**RECORDS FOR PROCESSING:**
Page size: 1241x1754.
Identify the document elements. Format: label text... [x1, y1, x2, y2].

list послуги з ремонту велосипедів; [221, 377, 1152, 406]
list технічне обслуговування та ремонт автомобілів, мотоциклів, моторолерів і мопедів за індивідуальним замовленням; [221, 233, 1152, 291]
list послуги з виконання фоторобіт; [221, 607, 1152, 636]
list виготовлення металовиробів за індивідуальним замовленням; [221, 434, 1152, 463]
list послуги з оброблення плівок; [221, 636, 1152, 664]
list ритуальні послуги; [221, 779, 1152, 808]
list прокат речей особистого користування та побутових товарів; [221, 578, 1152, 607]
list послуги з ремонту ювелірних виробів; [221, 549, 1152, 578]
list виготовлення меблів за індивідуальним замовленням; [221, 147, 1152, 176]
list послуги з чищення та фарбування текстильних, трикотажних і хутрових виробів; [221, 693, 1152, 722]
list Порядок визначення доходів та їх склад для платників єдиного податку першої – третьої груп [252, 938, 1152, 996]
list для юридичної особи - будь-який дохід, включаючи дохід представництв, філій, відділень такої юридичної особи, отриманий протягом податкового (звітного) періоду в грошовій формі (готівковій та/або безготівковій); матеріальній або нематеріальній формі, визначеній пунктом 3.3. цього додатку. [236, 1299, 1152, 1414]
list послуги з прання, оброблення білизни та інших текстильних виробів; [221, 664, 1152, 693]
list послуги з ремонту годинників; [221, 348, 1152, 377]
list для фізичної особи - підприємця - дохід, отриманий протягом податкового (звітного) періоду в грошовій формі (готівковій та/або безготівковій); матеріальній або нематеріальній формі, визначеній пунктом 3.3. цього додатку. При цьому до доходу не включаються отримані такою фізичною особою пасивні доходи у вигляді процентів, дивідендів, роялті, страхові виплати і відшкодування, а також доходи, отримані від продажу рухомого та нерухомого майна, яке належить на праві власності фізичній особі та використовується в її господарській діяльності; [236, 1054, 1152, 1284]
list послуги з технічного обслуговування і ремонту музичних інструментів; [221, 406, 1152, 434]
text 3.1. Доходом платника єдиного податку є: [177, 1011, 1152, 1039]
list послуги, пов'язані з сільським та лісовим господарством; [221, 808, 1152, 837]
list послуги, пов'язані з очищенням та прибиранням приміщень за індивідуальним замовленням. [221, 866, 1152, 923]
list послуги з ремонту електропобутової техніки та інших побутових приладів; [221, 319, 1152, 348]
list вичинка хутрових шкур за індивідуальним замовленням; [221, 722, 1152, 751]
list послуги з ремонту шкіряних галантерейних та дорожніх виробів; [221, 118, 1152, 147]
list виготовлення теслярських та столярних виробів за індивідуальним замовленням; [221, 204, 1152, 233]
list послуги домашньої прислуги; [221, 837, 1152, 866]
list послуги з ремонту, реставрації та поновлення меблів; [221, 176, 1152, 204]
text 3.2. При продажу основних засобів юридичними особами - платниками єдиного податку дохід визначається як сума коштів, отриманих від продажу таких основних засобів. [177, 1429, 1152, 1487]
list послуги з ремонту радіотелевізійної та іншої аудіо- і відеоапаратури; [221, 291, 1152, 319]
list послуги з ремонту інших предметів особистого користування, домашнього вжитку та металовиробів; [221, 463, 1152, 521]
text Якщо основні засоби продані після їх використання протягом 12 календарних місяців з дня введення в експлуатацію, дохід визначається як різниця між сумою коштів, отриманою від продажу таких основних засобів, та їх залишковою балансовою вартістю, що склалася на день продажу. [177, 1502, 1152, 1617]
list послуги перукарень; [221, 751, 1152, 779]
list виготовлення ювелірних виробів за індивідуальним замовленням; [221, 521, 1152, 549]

**TASK DETAILS:** Copy each line of the listing in which the word "індивідуальним" can be found.

**EXERCISE RESPONSE:**
list технічне обслуговування та ремонт автомобілів, мотоциклів, моторолерів і мопедів за індивідуальним замовленням; [221, 233, 1152, 291]
list виготовлення металовиробів за індивідуальним замовленням; [221, 434, 1152, 463]
list виготовлення меблів за індивідуальним замовленням; [221, 147, 1152, 176]
list послуги, пов'язані з очищенням та прибиранням приміщень за індивідуальним замовленням. [221, 866, 1152, 923]
list вичинка хутрових шкур за індивідуальним замовленням; [221, 722, 1152, 751]
list виготовлення теслярських та столярних виробів за індивідуальним замовленням; [221, 204, 1152, 233]
list виготовлення ювелірних виробів за індивідуальним замовленням; [221, 521, 1152, 549]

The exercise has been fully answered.